TL;DR
Subversive ETFs has filed with the SEC for two “Ex-Elon” funds, the Nasdaq-100 Ex-Elon Enterprises ETF (QQNE) and the S&P 500 Ex-Elon Enterprises ETF (SPNE), that track those indexes but exclude any company “founded, controlled or led by” Elon Musk, currently Tesla and SpaceX. The trigger was SpaceX’s fast-tracked Nasdaq-100 inclusion, which forced passive investors to hold it. The actively-managed funds (higher fees) are slated to launch around 21 September 2026.
An investment firm is offering a way to invest in the broad market without owning Elon Musk’s companies. New York-based Subversive ETFs has filed with the SEC for two “Ex-Elon” funds, Bloomberg reports.
One fund tracks the Nasdaq-100 and the other the S&P 500. Both exclude any company “founded, controlled or led by” Musk.
The products are the Nasdaq-100 Ex-Elon Enterprises ETF and the S&P 500 Ex-Elon Enterprises ETF, ticker symbols QQNE and SPNE. Filings point to a launch around 21 September.
For now, the exclusions mean no Tesla and no SpaceX. Other Musk ventures, like Neuralink and the Boring Company, are not publicly traded, and the screen could extend to OpenAI, which Musk co-founded, if it ever lists.
The funds are actively managed and aim to hold at least 80% of their assets in their index minus the excluded names.
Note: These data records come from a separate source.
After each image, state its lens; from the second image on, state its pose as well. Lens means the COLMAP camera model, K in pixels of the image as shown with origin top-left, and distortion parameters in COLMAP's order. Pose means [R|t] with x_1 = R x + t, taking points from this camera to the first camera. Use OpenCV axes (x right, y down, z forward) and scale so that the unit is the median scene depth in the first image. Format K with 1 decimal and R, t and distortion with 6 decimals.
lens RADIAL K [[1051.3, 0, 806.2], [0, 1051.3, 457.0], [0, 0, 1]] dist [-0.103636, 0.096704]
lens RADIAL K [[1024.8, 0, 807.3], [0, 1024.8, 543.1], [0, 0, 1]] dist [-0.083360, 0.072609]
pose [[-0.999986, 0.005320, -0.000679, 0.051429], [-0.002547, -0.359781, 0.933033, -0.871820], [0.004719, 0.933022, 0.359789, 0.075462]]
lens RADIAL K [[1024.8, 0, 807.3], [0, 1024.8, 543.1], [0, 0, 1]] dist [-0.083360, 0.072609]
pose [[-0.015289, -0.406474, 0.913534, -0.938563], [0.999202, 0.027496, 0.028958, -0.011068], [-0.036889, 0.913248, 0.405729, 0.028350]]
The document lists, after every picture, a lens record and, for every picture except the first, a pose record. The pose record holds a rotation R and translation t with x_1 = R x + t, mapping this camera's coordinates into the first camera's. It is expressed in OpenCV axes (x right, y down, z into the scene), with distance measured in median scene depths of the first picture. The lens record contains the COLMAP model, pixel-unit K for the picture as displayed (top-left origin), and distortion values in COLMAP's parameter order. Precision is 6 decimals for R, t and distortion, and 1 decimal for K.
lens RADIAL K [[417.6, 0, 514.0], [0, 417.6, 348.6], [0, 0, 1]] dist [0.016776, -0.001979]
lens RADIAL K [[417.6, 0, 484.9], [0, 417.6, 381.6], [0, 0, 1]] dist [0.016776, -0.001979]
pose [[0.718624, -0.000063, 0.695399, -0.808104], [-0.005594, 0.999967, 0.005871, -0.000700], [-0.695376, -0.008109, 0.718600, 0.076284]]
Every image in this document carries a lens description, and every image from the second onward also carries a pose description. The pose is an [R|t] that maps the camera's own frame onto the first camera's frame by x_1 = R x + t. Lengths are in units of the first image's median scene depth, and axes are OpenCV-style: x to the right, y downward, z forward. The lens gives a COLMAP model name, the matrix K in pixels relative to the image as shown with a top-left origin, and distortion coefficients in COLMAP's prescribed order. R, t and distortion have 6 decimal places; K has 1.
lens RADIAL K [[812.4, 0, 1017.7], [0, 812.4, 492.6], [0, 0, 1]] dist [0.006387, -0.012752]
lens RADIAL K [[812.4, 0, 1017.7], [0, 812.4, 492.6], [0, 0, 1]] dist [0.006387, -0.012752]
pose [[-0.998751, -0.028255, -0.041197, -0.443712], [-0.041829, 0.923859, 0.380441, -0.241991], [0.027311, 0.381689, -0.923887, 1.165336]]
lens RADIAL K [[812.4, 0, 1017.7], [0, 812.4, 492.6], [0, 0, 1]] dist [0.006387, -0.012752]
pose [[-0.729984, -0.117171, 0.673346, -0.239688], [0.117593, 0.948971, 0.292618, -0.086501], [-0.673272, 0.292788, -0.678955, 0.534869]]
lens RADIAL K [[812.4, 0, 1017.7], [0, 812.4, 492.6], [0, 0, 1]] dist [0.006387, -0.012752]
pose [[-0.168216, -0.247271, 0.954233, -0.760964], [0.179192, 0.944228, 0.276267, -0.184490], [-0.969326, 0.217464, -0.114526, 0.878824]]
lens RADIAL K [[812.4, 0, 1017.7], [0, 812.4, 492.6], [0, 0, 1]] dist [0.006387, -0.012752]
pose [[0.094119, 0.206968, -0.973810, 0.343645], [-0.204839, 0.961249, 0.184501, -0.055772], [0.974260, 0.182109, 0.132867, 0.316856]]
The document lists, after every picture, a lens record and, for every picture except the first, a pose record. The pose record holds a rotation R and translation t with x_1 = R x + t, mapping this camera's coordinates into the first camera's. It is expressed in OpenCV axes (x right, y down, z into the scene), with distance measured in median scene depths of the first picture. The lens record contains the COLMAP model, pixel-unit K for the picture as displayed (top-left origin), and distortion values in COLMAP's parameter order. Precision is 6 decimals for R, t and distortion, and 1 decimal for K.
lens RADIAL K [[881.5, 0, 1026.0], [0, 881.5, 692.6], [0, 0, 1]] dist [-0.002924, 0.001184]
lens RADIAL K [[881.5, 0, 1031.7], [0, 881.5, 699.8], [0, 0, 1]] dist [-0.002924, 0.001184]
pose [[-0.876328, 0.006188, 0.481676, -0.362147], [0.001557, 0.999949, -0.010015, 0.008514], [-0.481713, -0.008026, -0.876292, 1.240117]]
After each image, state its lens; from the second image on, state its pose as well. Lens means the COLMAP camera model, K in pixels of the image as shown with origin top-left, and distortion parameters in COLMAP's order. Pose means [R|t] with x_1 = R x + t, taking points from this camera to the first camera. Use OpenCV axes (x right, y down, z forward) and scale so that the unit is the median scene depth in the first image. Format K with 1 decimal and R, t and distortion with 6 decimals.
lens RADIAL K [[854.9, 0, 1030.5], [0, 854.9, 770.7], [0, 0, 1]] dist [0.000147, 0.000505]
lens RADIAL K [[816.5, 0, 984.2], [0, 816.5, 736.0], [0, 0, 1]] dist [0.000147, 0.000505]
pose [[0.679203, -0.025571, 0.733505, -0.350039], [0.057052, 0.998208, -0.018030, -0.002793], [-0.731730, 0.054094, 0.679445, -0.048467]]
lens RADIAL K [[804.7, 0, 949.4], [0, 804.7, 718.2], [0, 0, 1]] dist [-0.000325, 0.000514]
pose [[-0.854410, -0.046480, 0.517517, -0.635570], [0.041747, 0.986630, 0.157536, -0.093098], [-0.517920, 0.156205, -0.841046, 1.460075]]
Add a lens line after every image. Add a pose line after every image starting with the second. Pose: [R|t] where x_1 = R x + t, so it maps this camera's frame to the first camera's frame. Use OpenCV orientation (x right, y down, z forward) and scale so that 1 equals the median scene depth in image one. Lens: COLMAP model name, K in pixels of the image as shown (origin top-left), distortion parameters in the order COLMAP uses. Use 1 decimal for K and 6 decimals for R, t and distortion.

Active management typically carries higher fees than a plain index tracker.
Why a fund to avoid one man
The direct trigger was SpaceX joining the Nasdaq-100. A rule change fast-tracking mega-cap listings meant the newly public rocket firm entered major indexes quickly, pulling it into the funds that track them.
That forces passive investors to hold SpaceX whether they want to or not. Analysts have flagged that hundreds of billions in index-tracking assets were set to buy the stock automatically, a dynamic critics call a wealth transfer toward existing shareholders.
Not everyone wants that exposure. Some object to SpaceX’s governance, where Musk keeps dominant voting control, while others question its valuation, and a Danish pension fund has already blacklisted it.
Conviction has a cost
Screening out a company is not free, and that cuts both ways. SpaceX slipped nearly 7% on its first day in the Nasdaq-100, which would have spared Ex-Elon holders the drop.
But excluding a stock also means forgoing its gains, and Musk’s firms have created enormous wealth for early backers. An investor betting against them is making an active call, not a neutral one.
The funds also sit in a small but growing niche of values- and politics-driven investing. Whether many savers actually route money through a single-person exclusion screen is the open question these tickers will answer.
For now, the pitch is simple, and narrow. If you want the index without one particular founder, there is finally a box to tick.